ノアの箱舟が漂着したというアララト山(NASA)
これまでに何度か出てきた「創造科学」と「インテリジェントデザイン」を考えてみます。
創造科学は、聖書を厳密に信ずるキリスト教原理主義から発したもので、
聖書に記述されたことを全て科学的な事実として証明しようとします。
ノアの大洪水で5000mを超えるアララト山まで達した大量の水は、どこから来てどこへ行ったのか、
この世界が誕生してから6000年しか経ってないのに、何故恐竜の化石は古く見えるのか、等を 「科学的に」 立証しています。
しかし、立証の根拠とされている「事実」は、ほとんどが反証され否定されているのに、
創造科学者達はそれを信者には知らせずに布教宣伝を続けている、と批判されます。
宗教である限り信仰することは自由ですし、本来「信ずる」ことから始まる宗教に、
物理的立証は不要なものだと思うのですが、創造科学の信者さんは、
これを科学として学校で教えるべきだと主張する場合があり、論争を生んでいます。
ある科学理論が完全でないことは、その理論が間違っている証明にはならないでしょう。
進化論だけでは生物の進化が説明しきれないとしても、だから進化そのものが存在しないとか、
進化論が誤りであるということにはなりません。「ダーウィンは間違っている」の類の本はこれが主です。
ダーウィンは、突然変異と自然選択が進化の全てではない、と繰り返していました。
物理の大先生ファインマンが言うように、科学は常に不確かなのです。
だからといって宗教が完全なものであり、科学は宗教に従わねばならないということはないでしょう。
他方「利己的な遺伝子」のドーキンスは、宗教を軽視し、
その弊害を憂えています。確かに人類のトラブルは、イラク問題に限らず宗教に起因するものが多いようです。

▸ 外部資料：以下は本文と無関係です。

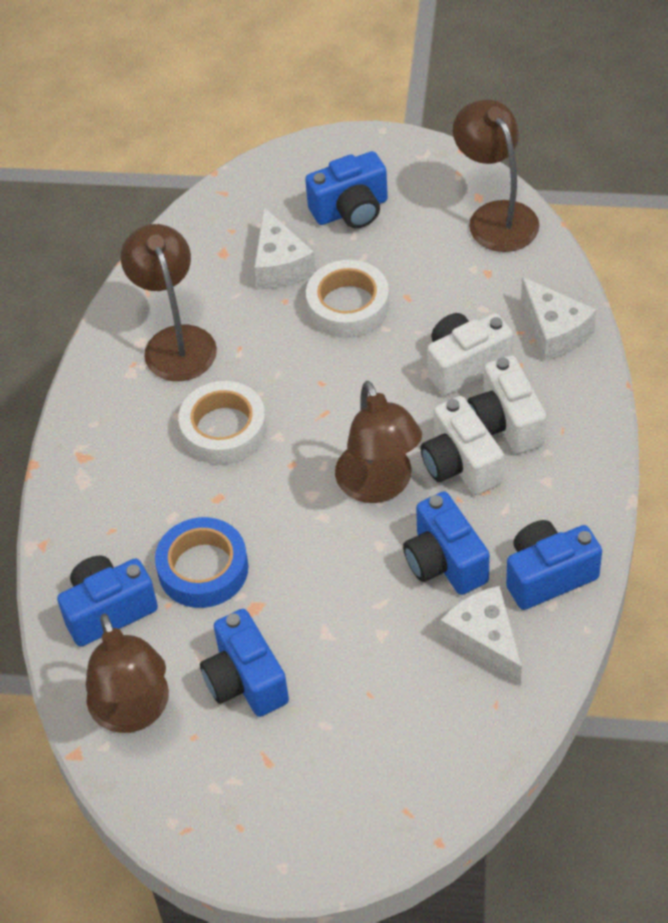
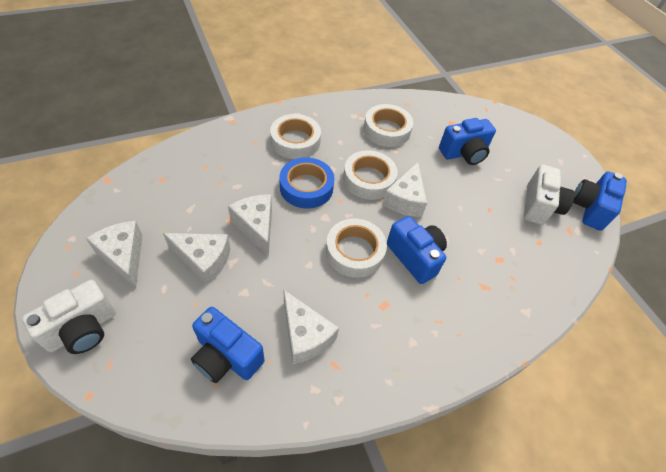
blue camera: 5 -> 4
brown lamp: 4 -> 0
white camera: 3 -> 2
white cheese: 3 -> 5
white tape: 2 -> 4

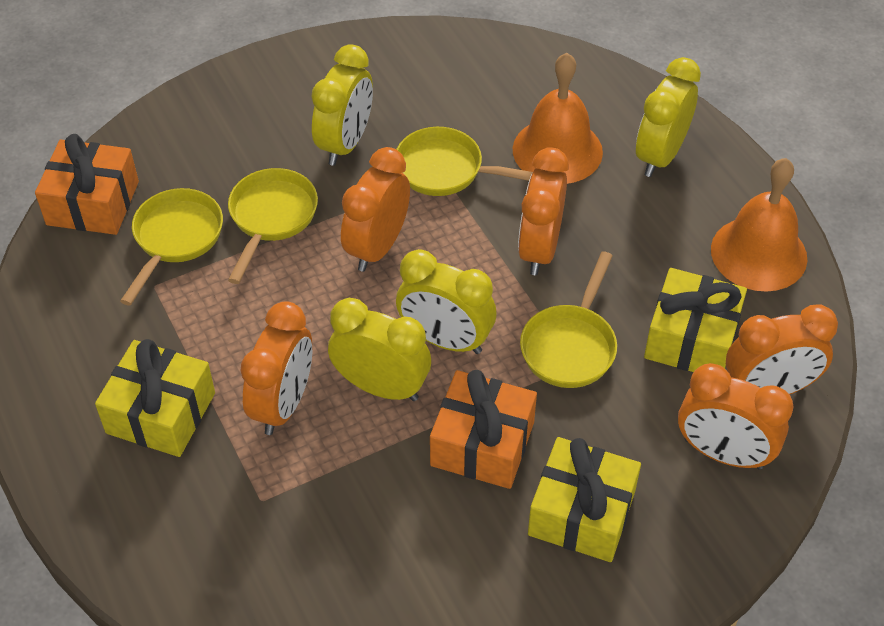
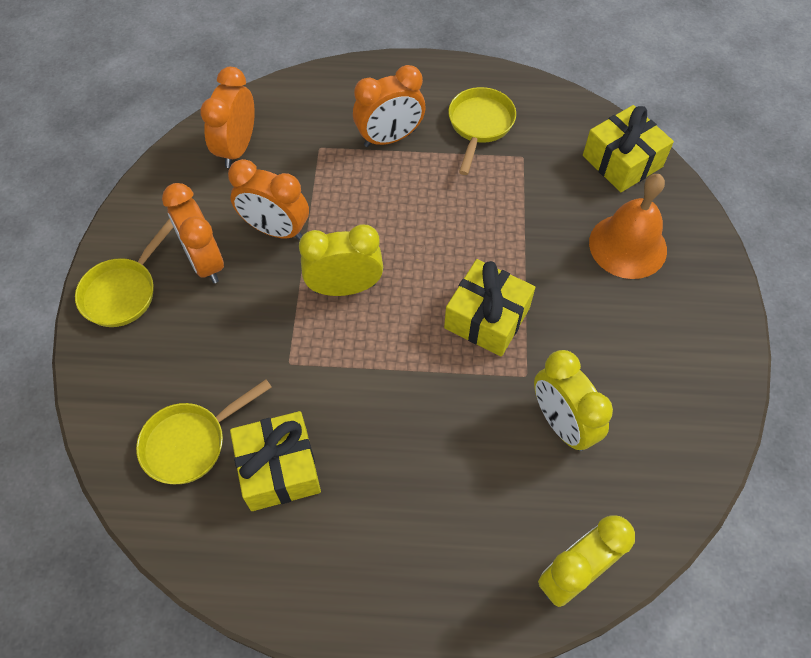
orange bell: 2 -> 1
orange clock: 5 -> 4
orange gift: 2 -> 0
yellow clock: 4 -> 3
yellow pan: 4 -> 3

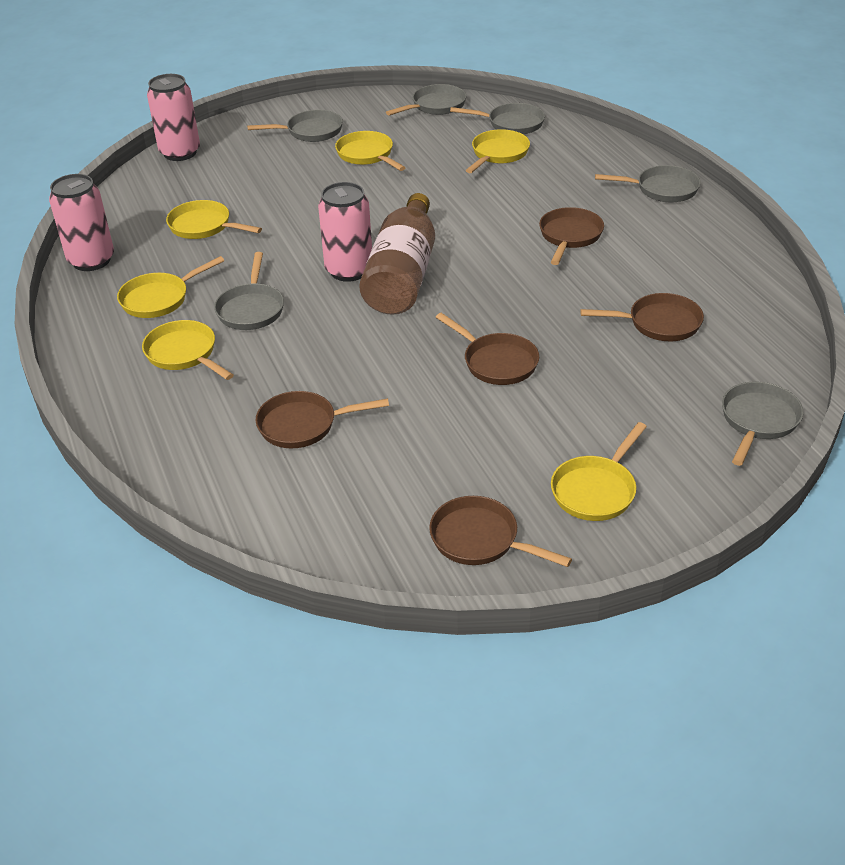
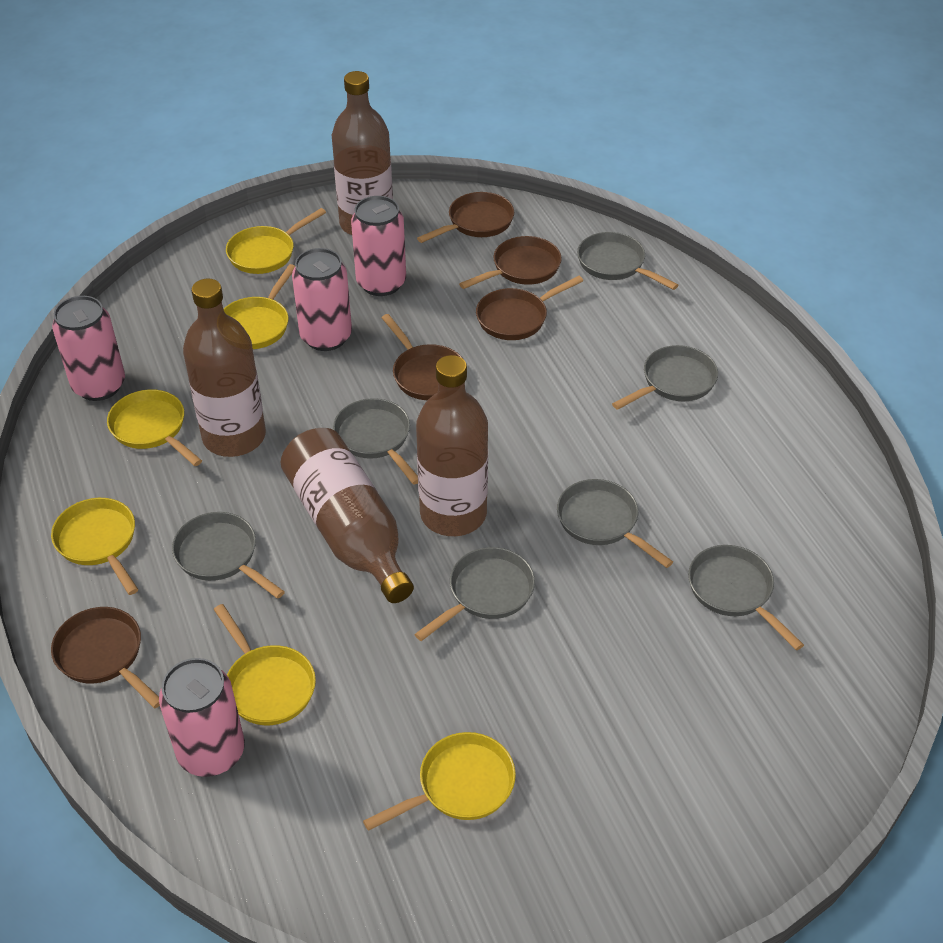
brown bottle: 1 -> 4
grey pan: 6 -> 7
pink can: 3 -> 4

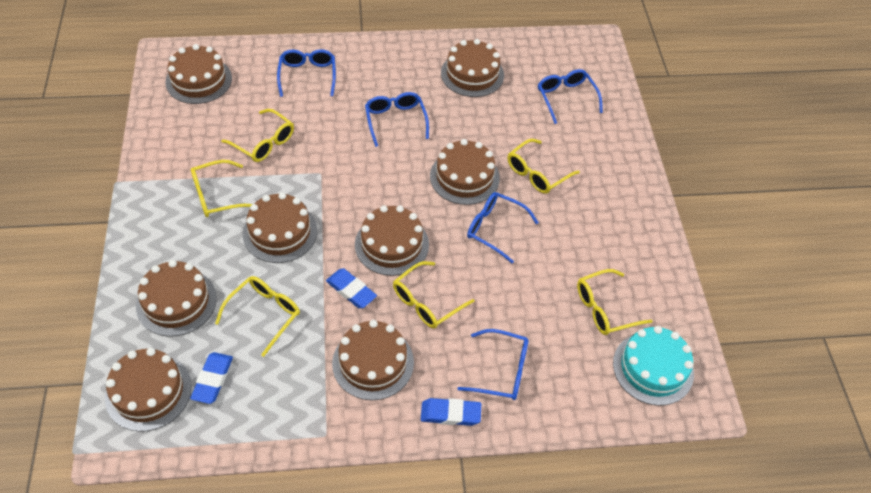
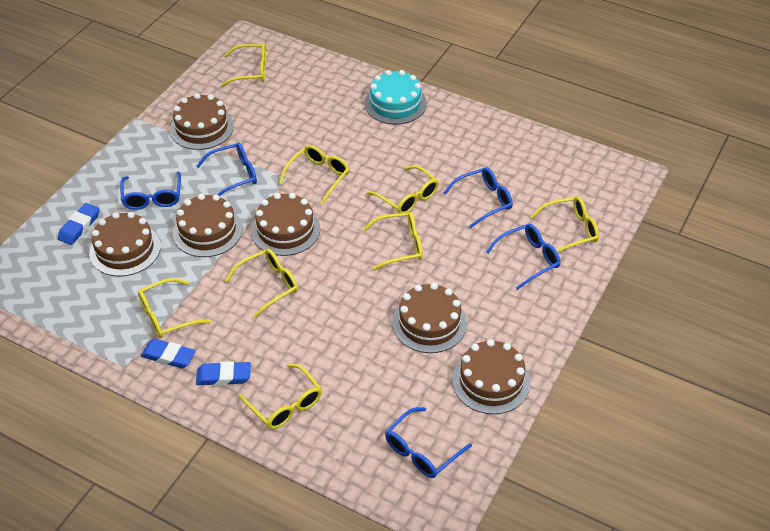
brown cake: 8 -> 6
yellow glasses: 6 -> 8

しかし、広くモンゴルからアフリカまで、「信ずる」ということで人間に安心を与え、
社会のルールを教えてきた宗教の役割を、科学は取って代わることが出来たでしょうか。
僕は遠い将来には出来ると信じています。科学と哲学と宗教は一体となり、生命とは何か、
人間とは、心とは何かということを、より深く極めてゆけると思います。
それまでは、科学と哲学と宗教は互いに尊重し、協力してゆくべきだと思います。そのためには、
確立されつつある科学を否定する「創造科学」も進化してほしいです。
左は衛星写真で確認されたという箱舟の遺跡。(x.51orgからお許しを得て引用)
右はGoogle Earthで見たアララト山。拡大しても箱舟は見えません。
最新の創造科学では、神は全てを「6日間」で創造されたが、この1日は現在の1日とは異なるし、
神の「6000年」の1年も地上の時間で考えると数十万年になっていたと言います。
また神は全ての生物を一度に造られたのではなく、その後適切に進化するよう定められ、
様々な生物が分化してきた、とするようです。
但し、人間は最初から人間だったのです。